Zviad Patarashvili is from Bulachauri, a Dushetian village in the Mtskheta-Mtianeti region that lies 54 km northeast of Georgia’s capital city Tbilisi. Like other locals, his family struggles financially to survive. The family lives below the poverty line. Their only income is 180 GEL a month that they receive in aid from the Georgian Government.
To feed his six young children, 40-year-old Patarashvili has a small plot of land where he grows produce and later sells to support his household.
As part of the New Economic Opportunities Initiative (NEO), funded by USAID and implemented by Civil Development Agency (CiDA), a local donor organisation presented Patarashvili with a business plan and offered him expert knowledge, skills and equipment, including a tractor, to allow him to better cultivate and harvest his crop.
Zviad Patarashvili with his tractor. Photo by agenda.ge
"Only using hands and without new technologies it is impossible in modern time to plough the two, three or more hectare plots of land and produce high quality products that you manage to sell at the market,” Patarashvili explained to journalists who visited the CiDA project in the region.
"Fortunately CiDA provided me with a tractor. Now I plough and cultivate not only my plots of land but my neighbours ones too. This tractor has made my rural life easier,” the farmer said.
Gia Gurashvili is one of Patarashvili’s few neighbours who, with the help of the CiDA tractor – as Bulachauri’s villagers call it, are able to use the tractor to get their land and crops in the best possible shape.
Gurashvili received 15,000 GEL from CIDA to establish a greenhouse and install a modern water irrigation system for a 2,000 sqm tomato orchard.
Gia Gurashvili in his orchard in Bulachauri, a Dushetian village in the Mtskheta-Mtianeti region. Photo by agenda.ge
"I planted 30,000 tomato plants and expect to harvest nearly 5 kg of tomato from each plant. Half of the products I have already [harvested] and sold them in Tbilisi’s markets. The demand is very high at the markets but tomatoes must be of a high quality,” Gurashvili said.
According to latest Census data, the Dusheti district has a total of 33,800 inhabitants spread over 17 community councils covering 288 villages, which are primarily located in mountainous areas. Locals said only 15 percent of the agricultural land in Bulachauri, of which had a total area of 107 hectares, was cultivated.
They believed people moved from Bulachauri because they experienced an extremely high level of vulnerability due to food insecurity.
"People have no knowledge how to test new crop varieties and technologies. They do not have enough money to even buy plants. The region’s depth of poverty is high. CiDA’s assistance was like air for breathing,” Gurashvili said.
A 22 month project, funded by USAID and implemented by CiDA, kicked off in the autumn of 2012. The overall budget of the project was one million GEL.
CiDA Local Government liaison Revan Barbakadze believed this initiative had proven to increase household income by an average of 15 percent.
Manana Melikishvili, 57, came from Dmanisi to Bulachauri to work in Gia Gurashvili's orchard. Her daily salary is 20 GEL.
"Overall CIDA has supported more than 400 vulnerable households.
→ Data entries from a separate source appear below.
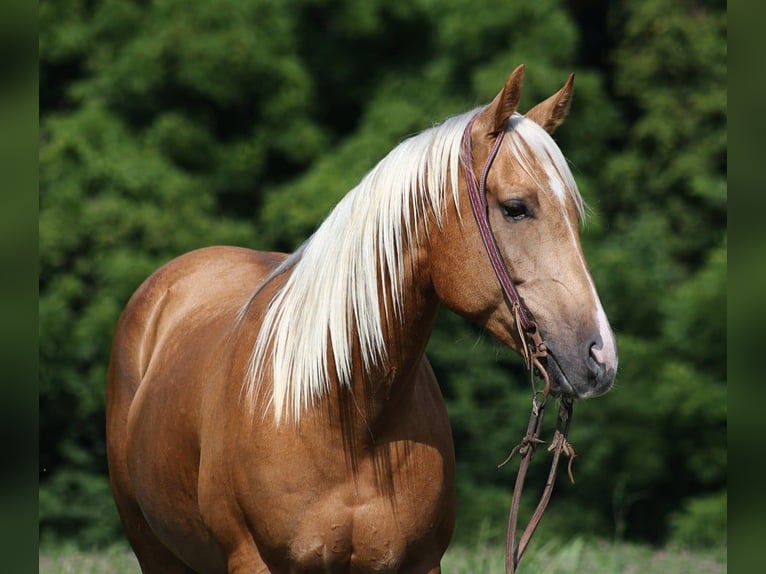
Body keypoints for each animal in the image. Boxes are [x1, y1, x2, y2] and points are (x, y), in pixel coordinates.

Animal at [106, 65, 617, 574]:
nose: (601, 356)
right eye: (516, 208)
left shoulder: (421, 563)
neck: (344, 417)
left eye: (574, 215)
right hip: (153, 549)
More importantly, when other locals see the benefits of starting small business either in agriculture or service sectors they understand that it really works,” Barbakadze said.
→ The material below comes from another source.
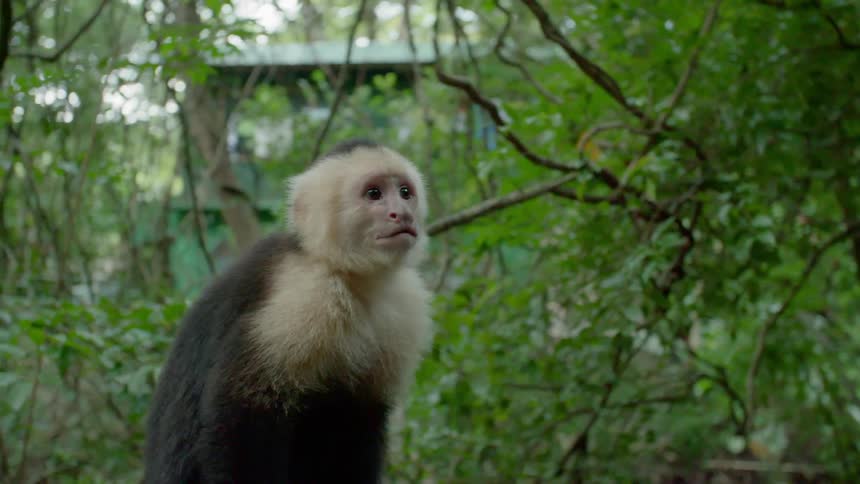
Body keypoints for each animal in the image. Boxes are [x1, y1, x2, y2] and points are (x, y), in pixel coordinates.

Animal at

As part of the project many small businesses had been established including six family hostels, three beauty salons, four small mixed shops, one mill, one printing house, four confectioneries, a cafe, a goldsmith, a pharmacy and many more.
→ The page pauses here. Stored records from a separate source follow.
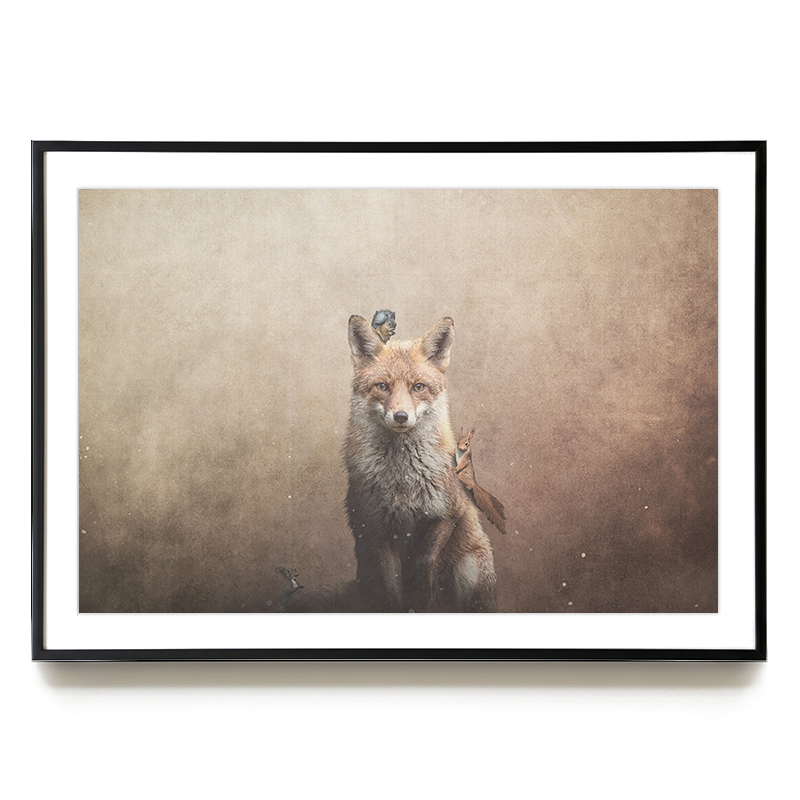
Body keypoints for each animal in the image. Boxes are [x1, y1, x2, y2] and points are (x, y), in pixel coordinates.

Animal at [344, 315, 497, 612]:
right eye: (382, 386)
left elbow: (423, 561)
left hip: (468, 570)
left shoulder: (447, 513)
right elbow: (390, 583)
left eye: (418, 387)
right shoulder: (375, 526)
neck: (403, 481)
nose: (401, 416)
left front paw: (422, 596)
Zurab Davituri who lived in the neighbouring village of Sakramuli also received eight beehives from CiDA.
"This season I have already gathered 90 kg of honey and the market price per kilogram of honey is 15 GEL. By the help of CiDA we even tested it in a laboratory and it was the highest quality,” Davituri said.
He expected to sell his honey and use his earnings to buy more beehives.
Zurab Davituri is preparing the gathered honey for sale. Photo by agenda.ge
Another person to benefit from the scheme was Ramaz Maisuradze. He was internally displaced from Kurta village in Georgia’s breakaway Tskhinvali region after the 2008 Russia-Georgia war.
Now, he stood proudly in the aisle of his small greenhouse, which blossomed in green. He explained with pride that with the help of CiDA he established this greenhouse and with his farming activities, cucumbers would soon be ready to harvest.
Maisuradze and his family of seven live in an internally displaced persons (IDPs) settlement near Bazaleti Lake in the Dusheti region. He does not own the plot of land where the greenhouse was established.
Ramaz Maisuradze in his small cucumber greenhouse. Photo by agenda.ge
"This territory was covered with bushes and it could be said that it was uninhabited. The Government promised to offer us lands that sit nearby our IDP settlement but the project has not been implemented yet,” Maisuradze said.
Maisuradze believed the greenhouse business was very profitable and his neighbours were interested in his greenhouse business venture.